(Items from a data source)
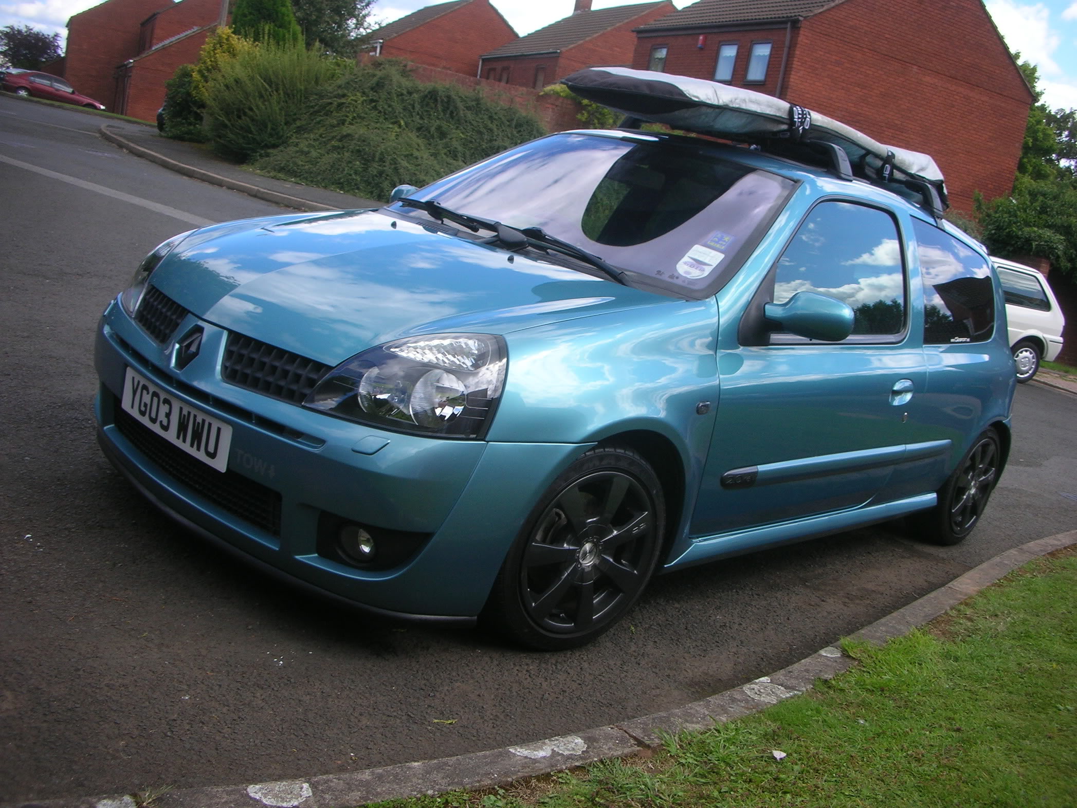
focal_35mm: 35
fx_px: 1089
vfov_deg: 40.7
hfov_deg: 52.6
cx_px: 538
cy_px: 404
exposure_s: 1/39
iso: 50
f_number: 8.5
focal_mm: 5.8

▶ _Problem to work on_:
Copy the records exactly as they appear, excluding images.

▶ _Answer to the exercise_:
focal_35mm: 35
fx_px: 1089
vfov_deg: 40.7
hfov_deg: 52.6
cx_px: 538
cy_px: 404
exposure_s: 1/39
iso: 50
f_number: 8.5
focal_mm: 5.8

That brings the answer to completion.